Related

Wget tricks and hacks with Linux part 1

wget stands for web get .Wget is a terminal based download manager.wget allows you to download content from web to your system with efficiently. It supports http,https and fpt protocols. Files can be retrieved with proxies too. Wget is an open source software.It is very powerful it has many awesome features:

Features of wget

One it's cool feature is ,it works in the background even,if you are not logged in.It does not need your presence constantly like many other download manager.

It has resume support.

Wget has been designed for robustness over slow or unstable network connections. if a download fails due to a network problem, it will keep retrying until the whole file has been retrieved. If the server supports regetting, it will instruct the server to continue the download from where it left off.
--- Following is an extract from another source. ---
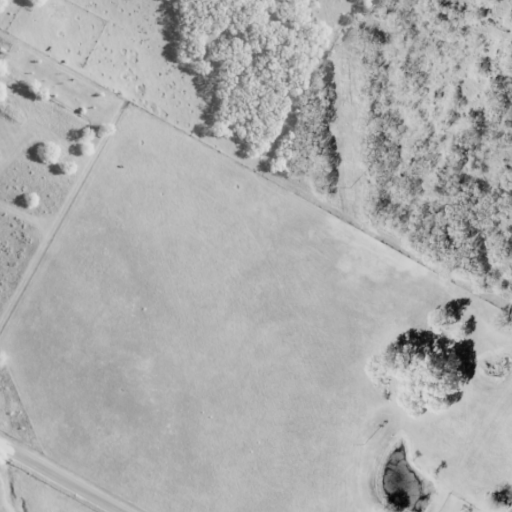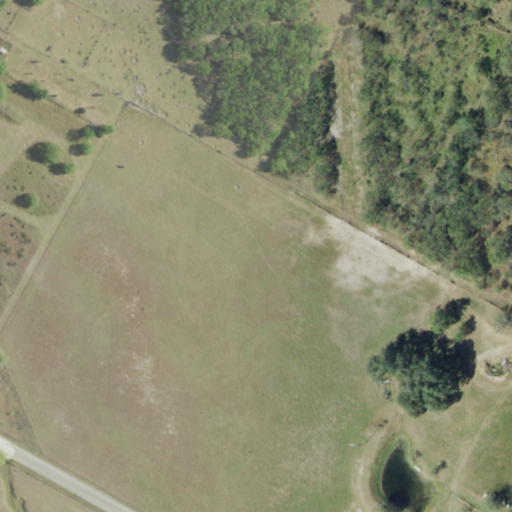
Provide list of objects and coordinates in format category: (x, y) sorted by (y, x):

Let's explore it's awesome features with real work.So fire up your terminal. Type the following command

--help

Below command will show you all the available that commands that you can use with wget.there are a lot of cool things you can do with wget.

root@seven:~# wget --help
GNU Wget 1.16, a non-interactive network retriever.
Usage: wget [OPTION]... [URL]...

Mandatory arguments to long options are mandatory for short options too.

Startup:
  -V,  --version                   display the version of Wget and exit.
  -h,  --help                      print this help.
  -b,  --background                go to background after startup.
  -e,  --execute=COMMAND           execute a `.wgetrc'-style command.

Logging and input file:
  -o,  --output-file=FILE          log messages to FILE.
  -a,  --append-output=FILE        append messages to FILE.
  -d,  --debug                     print lots of debugging information.
  -q,  --quiet                     quiet (no output).
  -v,  --verbose                   be verbose (this is the default).
  -nv, --no-verbose                turn off verboseness, without being quiet.
       --report-speed=TYPE         Output bandwidth as TYPE.  TYPE can be bits.
  -i,  --input-file=FILE           download URLs found in local or external FILE.
  -F,  --force-html                treat input file as HTML.
  -B,  --base=URL                  resolves HTML input-file links (-i -F)
                                   relative to URL.
       --config=FILE               Specify config file to use.
       --no-config                 Do not read any config file.

                                   local.

Download a single web page-wget

Just write the address or url with wget it will download page for you.

root@seven:~# wget www.google.com

Your files will be saved into your present working directory.So check out your directory and a file with index.html will be downloaded.

Download Entire website with Wget

In order to download full website we need to give -r option.Then it will download recursively means it will download everything which linked to the webpage like images,pages etc.

root@seven:~# wget -r http://www.demoweb.com

-r     option tells wget to download recursively. it downloads all the images ,pages and data that is linked on the front page.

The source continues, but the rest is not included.